• _Fragmento del texto_
---

Esas realidades cercenan el potencial de crecimiento de cualquier sociedad, más en aquellas pertenecientes a economías emergentes, donde su tejido social está en proceso de formación. Reabsorber bolsones de pobreza de envergadura integrándose a una sociedad que para crecer necesariamente debe ser dinámica agrega otro grado de complejidad, al ya complejo tema de resolver una crisis como la que impera hoy en Argentina.
Una vez más, estas realidades son una advertencia y una toma de conciencia de donde estamos parados como sociedad y como país.
Cualquiera de los escenarios citados, felizmente están lejos de nuestra realidad política.
Desconocer un resultado electoral, birlar una elección o cuestionar al sistema democrático está erradicado de nuestro imaginario político y nuestra conciencia como sociedad. Cuando ocurrió, lo pagamos muy caro. Lo que no implica bajar la guardia para erradicar de cuajo cualquier atisbo de afrenta a la democracia, o aparición de formas de populismo económico. Pues todo tiene un comienzo.

---

• _Sobre la tarea_
Responde según el fragmento del texto:
(a) ¿En qué sociedades esas realidades cercenan más el potencial de crecimiento?
(b) ¿Qué tres cosas están erradicadas de nuestro imaginario político?
(c) ¿Qué forma de populismo se menciona?

• _Registro de datos_
---

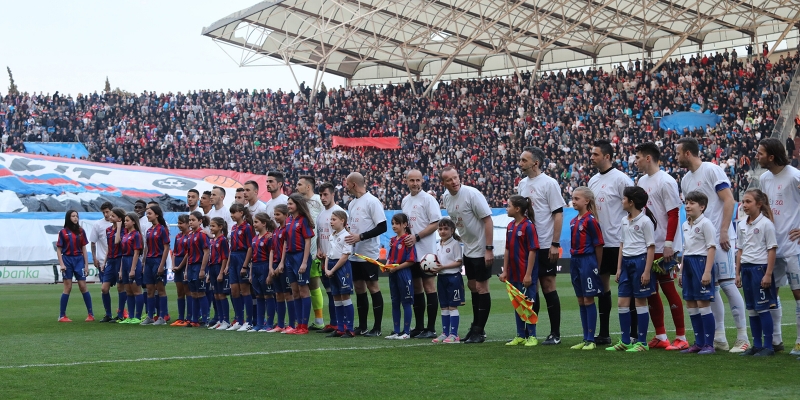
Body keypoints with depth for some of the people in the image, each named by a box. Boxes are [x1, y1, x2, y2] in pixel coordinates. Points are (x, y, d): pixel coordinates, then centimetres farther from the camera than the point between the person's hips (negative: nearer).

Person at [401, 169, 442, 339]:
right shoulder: (405, 200, 14)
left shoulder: (428, 199, -8)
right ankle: (419, 327, 16)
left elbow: (435, 224, -13)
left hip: (425, 251, -7)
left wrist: (416, 237, -18)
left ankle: (431, 328, -4)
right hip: (410, 252, 7)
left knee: (429, 287, -6)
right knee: (416, 288, 10)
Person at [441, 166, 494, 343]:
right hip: (468, 248, 8)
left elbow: (487, 219, -20)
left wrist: (489, 249, -23)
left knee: (481, 288, -4)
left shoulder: (472, 194, -20)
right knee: (472, 286, 15)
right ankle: (476, 327, 26)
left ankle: (479, 331, 1)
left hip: (482, 249, -8)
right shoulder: (446, 197, 2)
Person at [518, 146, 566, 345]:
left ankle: (555, 334, 4)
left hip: (545, 245, -7)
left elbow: (558, 214, -12)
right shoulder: (522, 183, 12)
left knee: (548, 286, -3)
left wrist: (555, 244, -17)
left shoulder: (549, 183, -9)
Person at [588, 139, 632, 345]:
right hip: (599, 242, 8)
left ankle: (633, 333, 2)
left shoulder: (620, 179, -10)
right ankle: (603, 334, 15)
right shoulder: (593, 180, 13)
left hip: (617, 242, -8)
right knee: (602, 284, 10)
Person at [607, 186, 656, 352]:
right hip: (626, 262, 7)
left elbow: (651, 247, -11)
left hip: (640, 261, -7)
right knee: (622, 302, 5)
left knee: (640, 301, -1)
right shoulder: (624, 221, 13)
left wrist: (647, 271, -16)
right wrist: (619, 268, 12)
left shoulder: (645, 221, -10)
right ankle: (625, 341, 13)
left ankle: (642, 342, 6)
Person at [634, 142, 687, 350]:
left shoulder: (666, 181, -12)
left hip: (664, 247, -8)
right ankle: (660, 336, 16)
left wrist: (668, 244, -20)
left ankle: (681, 338, 2)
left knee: (668, 288, -5)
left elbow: (673, 214, -16)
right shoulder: (642, 181, 13)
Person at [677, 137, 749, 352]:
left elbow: (729, 200, -12)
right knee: (711, 288, 8)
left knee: (727, 283, -10)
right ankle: (719, 338, 13)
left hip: (720, 238, -8)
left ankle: (742, 337, -6)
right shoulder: (686, 180, 15)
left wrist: (724, 232, -18)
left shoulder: (712, 170, -7)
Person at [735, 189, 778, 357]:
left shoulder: (766, 223, -8)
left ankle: (768, 346, 1)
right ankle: (757, 345, 17)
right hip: (746, 268, 7)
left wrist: (768, 274, -15)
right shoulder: (742, 225, 11)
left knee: (762, 308, -5)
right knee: (751, 310, 10)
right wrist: (738, 273, 13)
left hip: (760, 267, -7)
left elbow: (771, 250, -10)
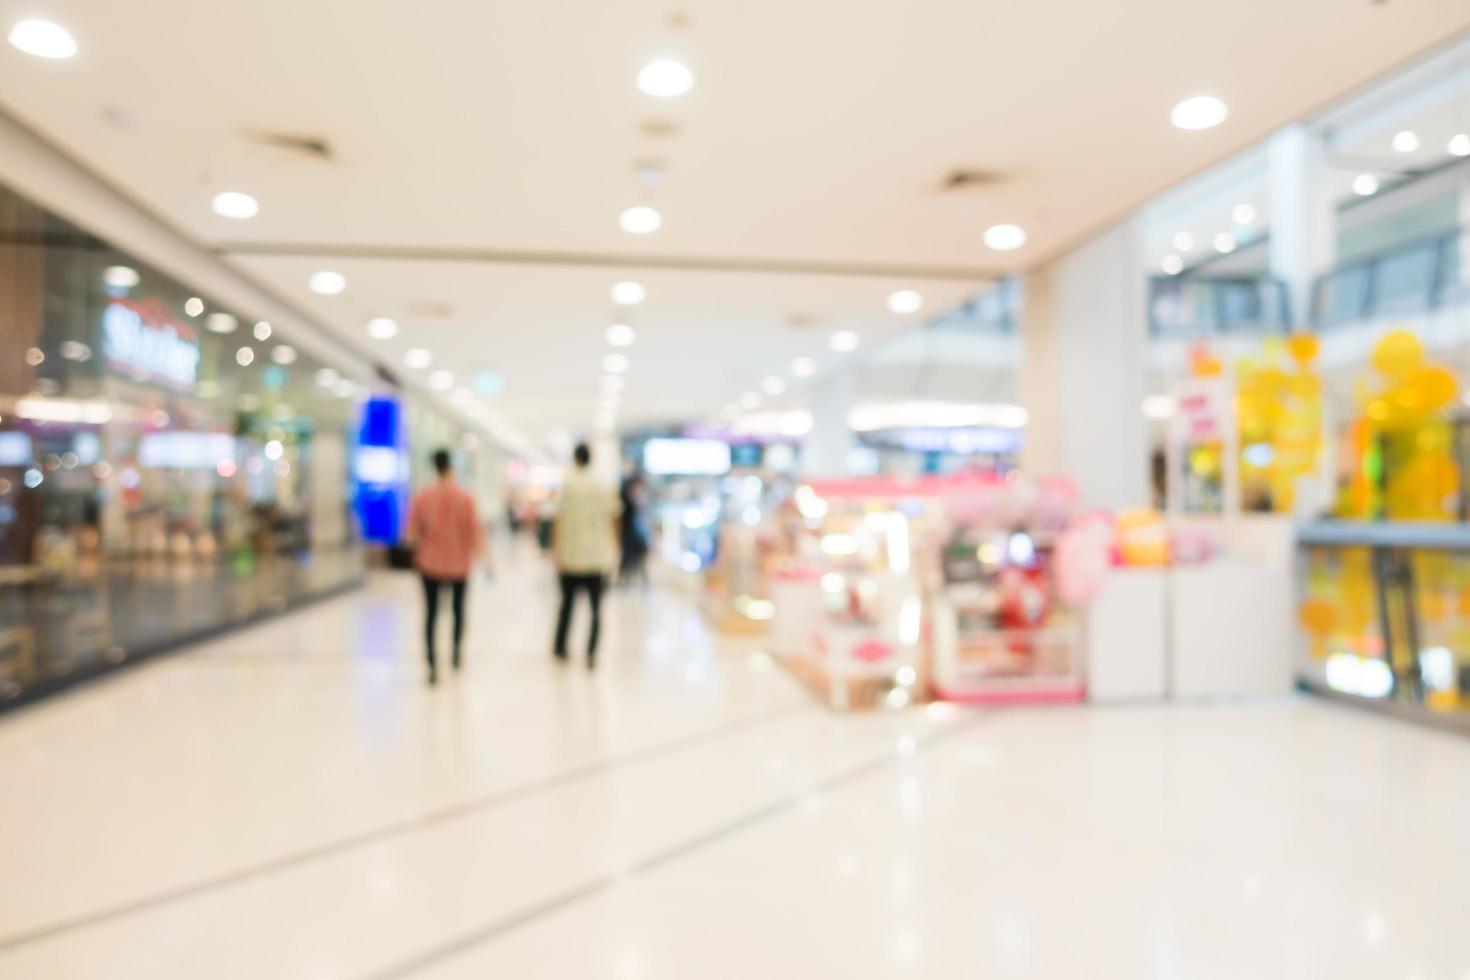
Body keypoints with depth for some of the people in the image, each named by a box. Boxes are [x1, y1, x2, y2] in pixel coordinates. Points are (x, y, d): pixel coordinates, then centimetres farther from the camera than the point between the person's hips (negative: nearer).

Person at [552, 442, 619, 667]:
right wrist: (609, 547, 17)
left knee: (567, 603, 16)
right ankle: (591, 653, -5)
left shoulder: (568, 486, -7)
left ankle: (560, 648, 27)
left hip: (570, 557, 0)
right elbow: (614, 520, 5)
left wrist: (555, 551, -1)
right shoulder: (604, 487, 0)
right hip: (598, 558, 0)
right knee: (596, 608, 4)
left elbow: (558, 522, -9)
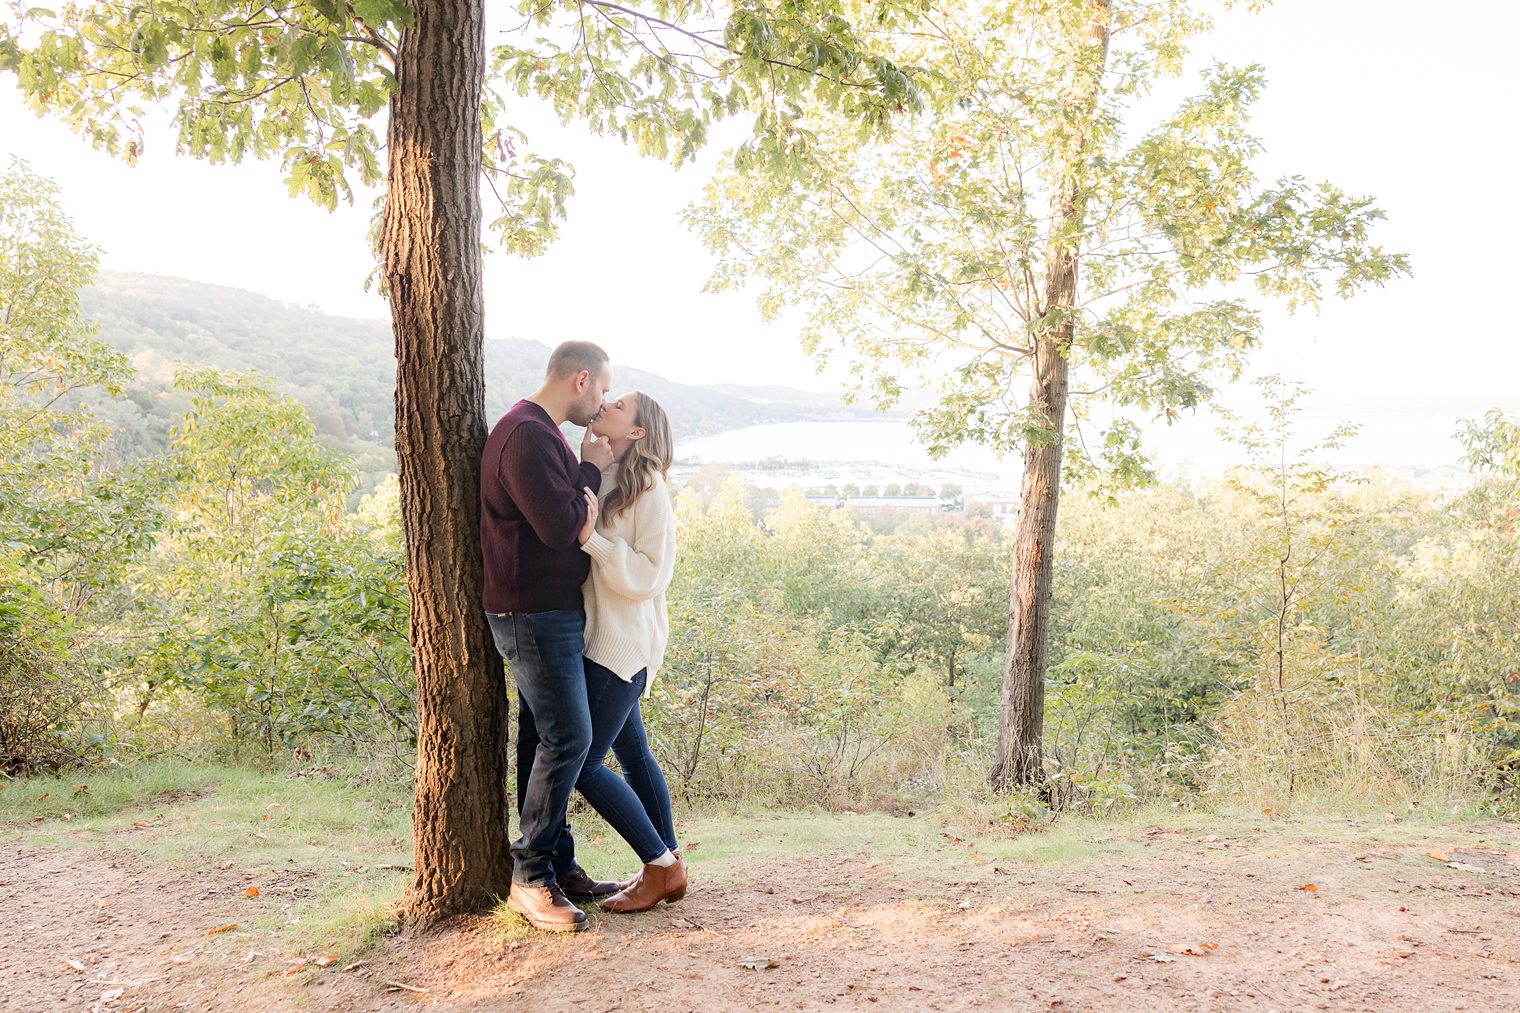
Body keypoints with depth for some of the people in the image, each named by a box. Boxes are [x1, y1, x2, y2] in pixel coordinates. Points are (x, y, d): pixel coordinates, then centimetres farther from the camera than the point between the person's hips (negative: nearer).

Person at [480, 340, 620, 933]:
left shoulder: (542, 434, 17)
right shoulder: (526, 435, -17)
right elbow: (560, 527, -21)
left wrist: (590, 473, 9)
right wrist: (591, 470, -10)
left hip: (553, 612, 11)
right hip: (534, 615, -11)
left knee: (546, 738, 13)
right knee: (568, 737, -9)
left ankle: (558, 866, 21)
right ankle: (530, 878, 1)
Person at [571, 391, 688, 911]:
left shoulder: (649, 490, -12)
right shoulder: (596, 479, 9)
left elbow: (650, 576, -17)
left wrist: (591, 537, -24)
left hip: (623, 643, -8)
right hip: (598, 639, 8)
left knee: (583, 764, -7)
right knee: (631, 753, 14)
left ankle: (661, 867, 7)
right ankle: (669, 866, 26)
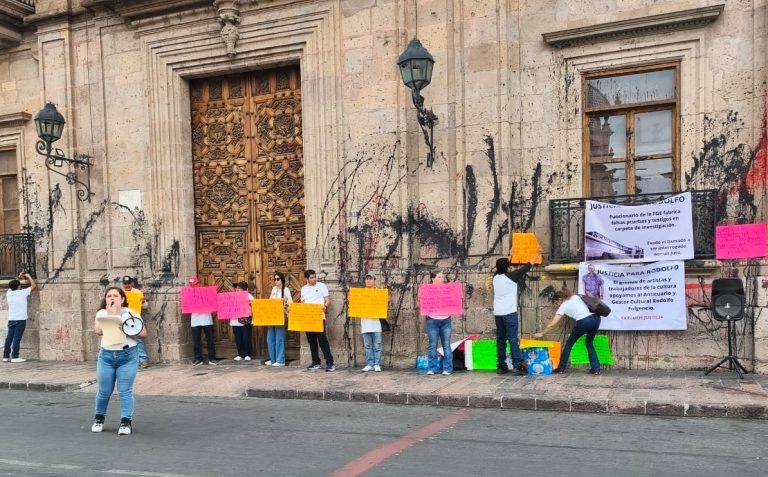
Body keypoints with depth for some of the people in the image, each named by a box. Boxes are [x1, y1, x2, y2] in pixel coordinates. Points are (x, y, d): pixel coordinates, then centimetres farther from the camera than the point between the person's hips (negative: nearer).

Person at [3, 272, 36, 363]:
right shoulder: (23, 292, -8)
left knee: (9, 337, 8)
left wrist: (19, 279, 29)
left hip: (11, 319, 5)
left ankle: (6, 356, 10)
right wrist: (29, 276, 9)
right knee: (17, 338, -6)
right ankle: (15, 357, -7)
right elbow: (34, 286, -1)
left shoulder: (8, 293, 7)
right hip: (20, 319, -5)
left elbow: (12, 286, 30)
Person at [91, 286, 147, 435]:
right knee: (104, 391, 7)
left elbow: (143, 332, -3)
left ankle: (126, 422, 4)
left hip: (128, 355, -2)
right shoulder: (102, 313, 6)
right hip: (106, 355, 2)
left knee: (125, 391, -4)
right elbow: (98, 331, -12)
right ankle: (99, 418, 30)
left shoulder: (130, 313, 1)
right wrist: (111, 314, -13)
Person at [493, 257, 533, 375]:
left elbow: (501, 268, 29)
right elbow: (526, 268, 3)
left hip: (498, 313, 5)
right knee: (513, 339, -8)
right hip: (509, 312, -5)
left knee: (500, 339, 8)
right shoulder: (511, 276, -7)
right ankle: (518, 365, -13)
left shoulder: (495, 276, 8)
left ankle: (501, 366, 9)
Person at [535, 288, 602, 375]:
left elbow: (552, 324, 7)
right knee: (589, 343, 25)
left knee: (569, 343, 15)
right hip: (596, 318, 6)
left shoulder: (563, 306, 10)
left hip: (584, 322, -6)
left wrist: (541, 333, 17)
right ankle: (596, 368, 15)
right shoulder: (576, 296, 24)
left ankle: (561, 367, 20)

---

• _Solución_
(a) En las pertenecientes a economías emergentes, donde su tejido social está en proceso de formación.
(b) Desconocer un resultado electoral, birlar una elección o cuestionar al sistema democrático.
(c) El populismo económico.